#### CONSIGNE:
Recopiez mot pour mot le passage de la lettre ouverte sur l’abattage des loups en Suisse qui va de « Lettre ouverte » à « des êtres humains. ».

#### PASSAGE DONNÉ:
Lettre ouverte
L’abattage des loups en Suisse de décembre 2023 à janvier 2024
Au conseiller fédéral Albert Rösti et au comité permanent de la Convention de Berne
28 novembre 2023 – Nous, soussignés, sommes extrêmement préoccupés par l’abattage à venir qui permettrait à la Suisse de réduire le nombre de loups suisses jusqu’à 70%, ainsi que par la récente modification de la législation nationale suisse qui sape la protection des loups et fournit un cadre juridique aux cantons pour extirper des meutes entières jusqu’à un quota fixé sur une base préventive, indépendamment du fait qu’elles aient ou non causé des dommages importants au bétail ou menacé des êtres humains.

#### DONNÉES FOURNIES:
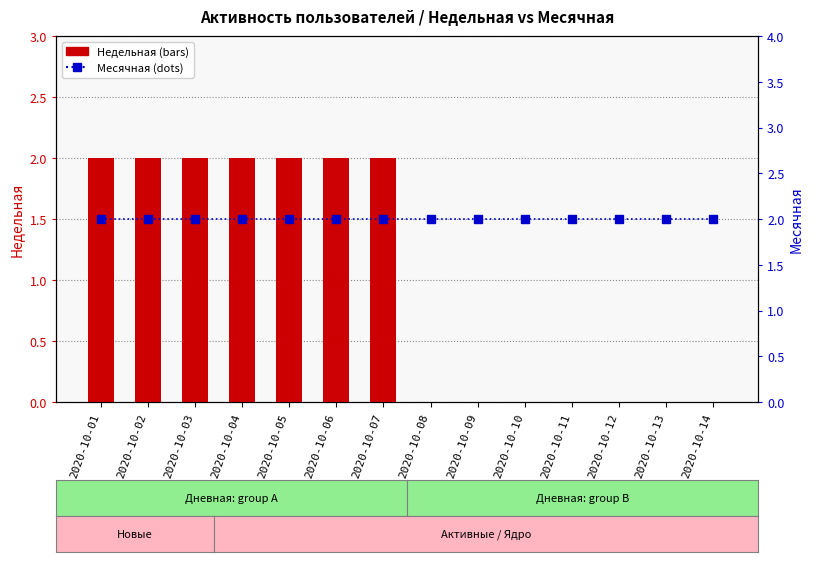

At how many categories does at least one series exceed 0?

14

#### TÂCHE ACCOMPLIE:
Lettre ouverte
L’abattage des loups en Suisse de décembre 2023 à janvier 2024
Au conseiller fédéral Albert Rösti et au comité permanent de la Convention de Berne
28 novembre 2023 – Nous, soussignés, sommes extrêmement préoccupés par l’abattage à venir qui permettrait à la Suisse de réduire le nombre de loups suisses jusqu’à 70%, ainsi que par la récente modification de la législation nationale suisse qui sape la protection des loups et fournit un cadre juridique aux cantons pour extirper des meutes entières jusqu’à un quota fixé sur une base préventive, indépendamment du fait qu’elles aient ou non causé des dommages importants au bétail ou menacé des êtres humains.